Я даже готов был ему верить.
— Инспектор, скажите, а что все-таки с Рембрандтом ван Рейном? — поинтересовался я на прощание. — Он, случаем, не нашелся?
— До сей поры нет, — ответил Катон, как мне показалось, виновато. — Откровенно говоря, у меня до сих пор не было времени вплотную заняться этим. Когда я вчера вечером побывал у него дома — необходимо было сообщить его дочери о том, что произошло с вами, — она пребывала в весьма подавленном состоянии, как мне показалось. И умоляла меня позволить ей увидеться здесь с вами.
— И что же вы?
— Думаю, мне нет необходимости объяснять вам, каковы правила Распхёйса. А вы что же — в самом деле жаждете, чтобы она увидела вас здесь?

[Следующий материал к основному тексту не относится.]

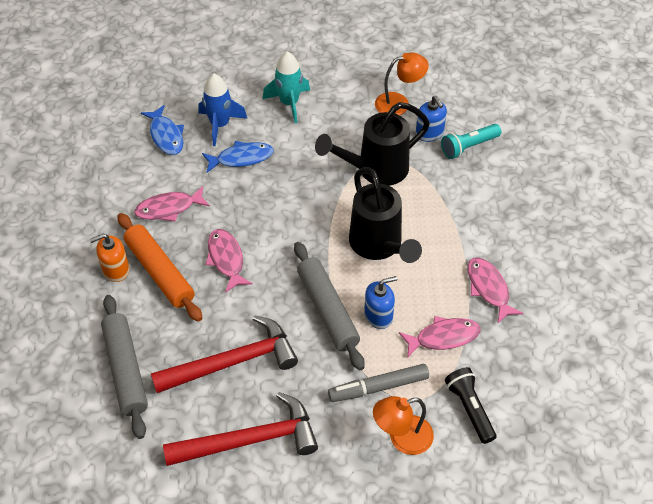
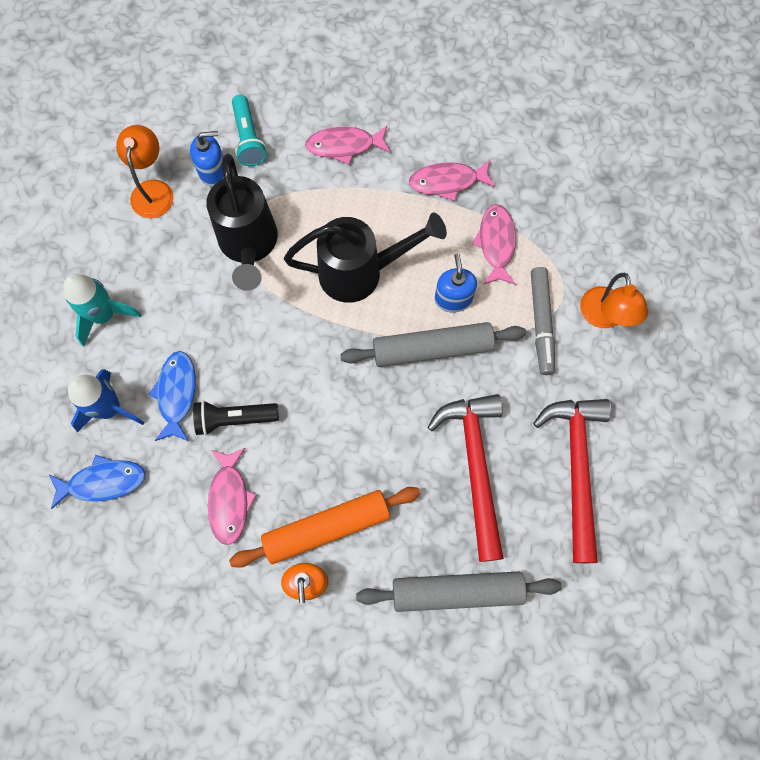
camera: 75 degrees left, 20 degrees up
pink fish [205,229,253,293] -> pink fish moved to [305,126,390,164]
black flashlight [445,367,497,444] -> black flashlight moved to [193,401,279,436]

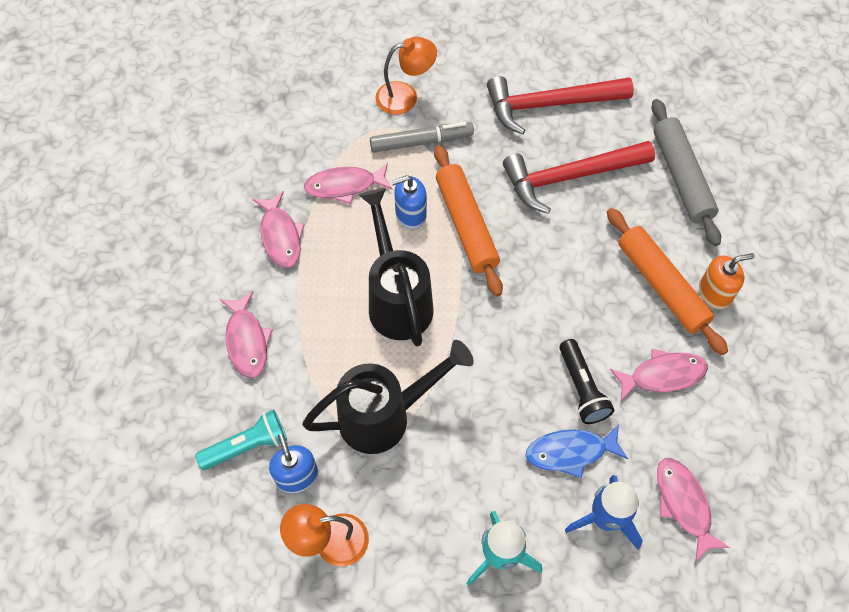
camera: 100 degrees left, 10 degrees down
blue fish [49,455,146,509] -> pink fish [657,458,730,562]
grey rolling pin [340,322,526,367] -> orange rolling pin [434,145,503,297]

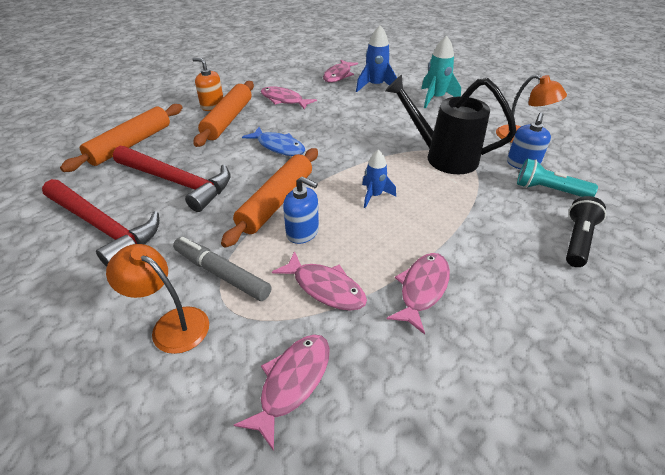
camera: 135 degrees left, 20 degrees down
pink fish [220,291,273,378] -> pink fish moved to [234,334,330,451]
black watering can [359,188,434,347] -> blue rocket [362,150,396,208]
blue fish [526,424,628,478] -> blue fish moved to [242,127,305,156]
black flashlight [559,339,614,424] -> black flashlight moved to [566,196,606,267]
grey rolling pin [652,99,721,246] -> orange rolling pin [60,104,183,172]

— Разумеется, я этого не жажду, — не стал я кривить душой. — И все же от души благодарен вам, господин Катон.
— За что? Пока что вам меня благодарить особенно не за что.
— По крайней мере вы хотя бы попытались что-то сделать для меня. В вашем положении трудно рассчитывать на большее.
— Ладно, ладно. Давайте лучше обсудим ваше положение. Так как — надумали чего-нибудь?
— Что вы имеете в виду?
— Ваше признание.
— Я невиновен, инспектор Катон, неужели вы мне не верите?
— Верю я или нет, не суть важно. В счет идет лишь то, что можно доказать. Так что если вам придет что-нибудь в голову, доложите надсмотрщикам.
Инспектор Катон кивнул мне на прощание, а Арне Питерс захлопнул дверь карцера. И снова я погрузился в темноту. Последнее, что я видел, — это выражение довольства на птичьем личике Арне Питерса.
Опять я был наедине со своими нелегкими мыслями. Вынужденное безделье просто сводило меня с ума. Иногда оно казалось мне даже страшнее и мучительнее предстоящей участи — если моя «вина» в поджоге и убийстве членов семьи ван Рибек будет «доказана».